The Finger is the Moon

I gave this talk at our Full Moon Zen sunrise sit on Friday, August 25, 2023. I’ve posted a recording of it below.

This is a poem by Ryōkan, a Zen hermit who lived in the 19th century:

Relying upon a finger, we see the moon
Relying upon the moon, we understand the finger.
Moon and finger
Are neither the same nor different.
This expedient analogy is for guiding beginners.
Having seen reality as it is,
There is neither moon nor finger.

The famous parable about not mistaking the finger pointing at the moon for the moon itself comes from the early Buddhist sutras (the Laṅkāvatāra Sūtra and the Śuraṅgama Sūtra). The Buddha is explaining to Ananda that his teachings are pointers to mind, or absolute reality, and are not to be mistaken with that to which they’re pointing. He’s saying, “I use words and concepts as a skillful means to an end that’s beyond words and concepts. Don’t get lost in the weeds.”

The Buddha wants to help people realize and center themselves in the reality of nonseparation as their lived experience, not merely as an idea. He uses this metaphor to raise awareness of our tendency to over-intellectualize in the context of spiritual practice—to get tangled up in concepts—much as we do in other contexts.

The finger and moon metaphor is one of those teachings that later helps spawn the idea that Zen involves a special transmission beyond words and scriptures.
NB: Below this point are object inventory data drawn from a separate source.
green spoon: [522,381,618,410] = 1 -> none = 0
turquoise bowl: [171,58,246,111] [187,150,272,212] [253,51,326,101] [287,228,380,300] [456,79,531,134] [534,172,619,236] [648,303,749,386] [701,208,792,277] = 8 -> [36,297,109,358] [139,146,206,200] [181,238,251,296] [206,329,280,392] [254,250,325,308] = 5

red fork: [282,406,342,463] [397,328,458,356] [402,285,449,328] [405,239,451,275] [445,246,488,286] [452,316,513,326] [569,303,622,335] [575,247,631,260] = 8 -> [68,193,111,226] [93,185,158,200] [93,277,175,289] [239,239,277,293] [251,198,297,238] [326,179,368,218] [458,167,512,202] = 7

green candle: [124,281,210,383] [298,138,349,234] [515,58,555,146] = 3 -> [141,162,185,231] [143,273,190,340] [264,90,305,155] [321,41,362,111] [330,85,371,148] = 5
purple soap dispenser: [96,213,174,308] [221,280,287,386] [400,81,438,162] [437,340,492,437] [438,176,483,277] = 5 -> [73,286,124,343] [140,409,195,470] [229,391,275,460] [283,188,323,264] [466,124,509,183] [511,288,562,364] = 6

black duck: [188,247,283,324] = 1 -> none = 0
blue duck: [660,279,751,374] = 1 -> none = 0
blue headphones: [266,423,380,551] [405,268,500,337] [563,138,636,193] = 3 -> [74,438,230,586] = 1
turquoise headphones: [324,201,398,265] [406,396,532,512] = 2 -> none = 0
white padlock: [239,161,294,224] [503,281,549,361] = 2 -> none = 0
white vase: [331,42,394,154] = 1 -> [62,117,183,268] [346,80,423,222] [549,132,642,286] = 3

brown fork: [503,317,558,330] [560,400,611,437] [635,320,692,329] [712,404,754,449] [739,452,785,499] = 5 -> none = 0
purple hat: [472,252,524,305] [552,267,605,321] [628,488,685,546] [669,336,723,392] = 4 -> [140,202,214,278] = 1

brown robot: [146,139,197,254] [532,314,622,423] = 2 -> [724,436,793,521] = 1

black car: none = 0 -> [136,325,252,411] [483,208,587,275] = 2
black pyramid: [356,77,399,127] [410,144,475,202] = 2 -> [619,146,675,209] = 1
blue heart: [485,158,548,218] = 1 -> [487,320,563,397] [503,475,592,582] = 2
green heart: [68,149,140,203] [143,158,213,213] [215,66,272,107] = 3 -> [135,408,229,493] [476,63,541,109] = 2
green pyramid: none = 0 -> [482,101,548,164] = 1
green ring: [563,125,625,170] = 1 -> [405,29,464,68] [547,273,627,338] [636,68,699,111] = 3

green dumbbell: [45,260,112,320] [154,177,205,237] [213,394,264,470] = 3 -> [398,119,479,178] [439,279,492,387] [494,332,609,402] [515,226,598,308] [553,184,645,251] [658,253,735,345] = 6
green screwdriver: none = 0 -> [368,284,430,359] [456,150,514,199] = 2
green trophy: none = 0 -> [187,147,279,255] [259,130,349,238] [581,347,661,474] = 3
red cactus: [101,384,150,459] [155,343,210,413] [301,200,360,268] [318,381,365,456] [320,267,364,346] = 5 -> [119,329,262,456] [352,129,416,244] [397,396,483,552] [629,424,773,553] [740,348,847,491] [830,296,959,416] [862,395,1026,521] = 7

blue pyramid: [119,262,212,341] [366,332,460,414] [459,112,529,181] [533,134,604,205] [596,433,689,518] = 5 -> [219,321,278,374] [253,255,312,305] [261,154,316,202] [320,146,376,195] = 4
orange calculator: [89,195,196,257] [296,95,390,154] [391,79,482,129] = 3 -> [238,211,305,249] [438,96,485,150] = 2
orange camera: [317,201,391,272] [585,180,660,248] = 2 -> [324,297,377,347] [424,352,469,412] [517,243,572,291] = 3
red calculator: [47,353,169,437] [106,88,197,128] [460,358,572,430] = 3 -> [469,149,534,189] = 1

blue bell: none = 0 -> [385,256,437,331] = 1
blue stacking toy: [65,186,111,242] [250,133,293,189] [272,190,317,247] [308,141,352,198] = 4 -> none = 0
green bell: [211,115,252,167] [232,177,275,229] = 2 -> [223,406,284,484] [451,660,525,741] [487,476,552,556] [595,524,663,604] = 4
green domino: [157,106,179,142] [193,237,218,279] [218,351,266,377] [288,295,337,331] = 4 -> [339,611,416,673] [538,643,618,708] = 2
And that idea is a close cousin of the Mahayana Buddhist notion that there are two truths; that there’s a relative reality and an Absolute reality, as we express that idea in the Zen tradition.

As we know, of course, Zen also insists that these two truths are one truth. The relative and the Absolute are one and the same reality. We begin our journeys thinking there must be something more than relative reality, but we discover that something more as the palm of our hand. We discover that something more through a shift in our perspective about ordinary experience, and now we know the seeming two truths as one truth.

Like the Buddha, Dōgen, the 13th century founder of our Soto Zen stream, also was concerned about how his contemporaries seemed to get lost in words and ideas. He was so troubled by this that, after years studying with the leading Buddhist teachers in Japan in that era, he traveled to China in search of an authentic teacher.

Dōgen spent years in China interacting with different teachers but was similarly disappointed with most of them. He nearly gave up and returned home, but finally met Rujing who, for Dōgen, embodied the teachings, rather than merely trafficking in ideas. Dōgen had a powerful awakening during his time with Rujing.

Paradoxically, Dōgen’s awakening was a portal for him into a new relationship with words and letters. He returned to Japan and wrote prolifically, both prose and poetry. His use of language is so creative, it’s sometimes hard to tell which is which. More than any Buddhist teacher before him—at least among those who left an extensive record—Dōgen understood and uttered words simultaneously as skillful means and as the thing itself.

Anyone who encounters his words begins to experience the finger as the moon. For example, Dōgen famously writes that:

“Studying the Buddha way is studying oneself. Studying oneself is forgetting oneself. Forgetting oneself is being enlightened by all things. Being enlightened by all things is to shed the body-mind of oneself, and those of others. No trace of enlightenment remains, and this traceless enlightenment continues endlessly.”

The last line of Ryōkan’s poem, [t]here is neither moon nor finger,” can be mistaken as a negation of both moon and finger. It’s really an affirmation of both—and of their complete unity. They’re not separate things. They’re inseparable features of this seamless, boundless realm. Don’t slander them by denying their existence, but don’t slander them by saying they’re solid, fixed, separate things either.

So let’s take our words seriously. The words we chant are it. The words in the emails we’ll write later today are it. The words we speak to a loved one when we’re frustrated are it. The Absolute, manifest. The ultimately real is just this. Our experience is ultimately real, so let’s “mach’s gut”—make it good, as the Germans say.

No hands but these hands. No voice but our voices. No words but our words.

Our words are deeds on which we stand. We are the beneficiaries of our words.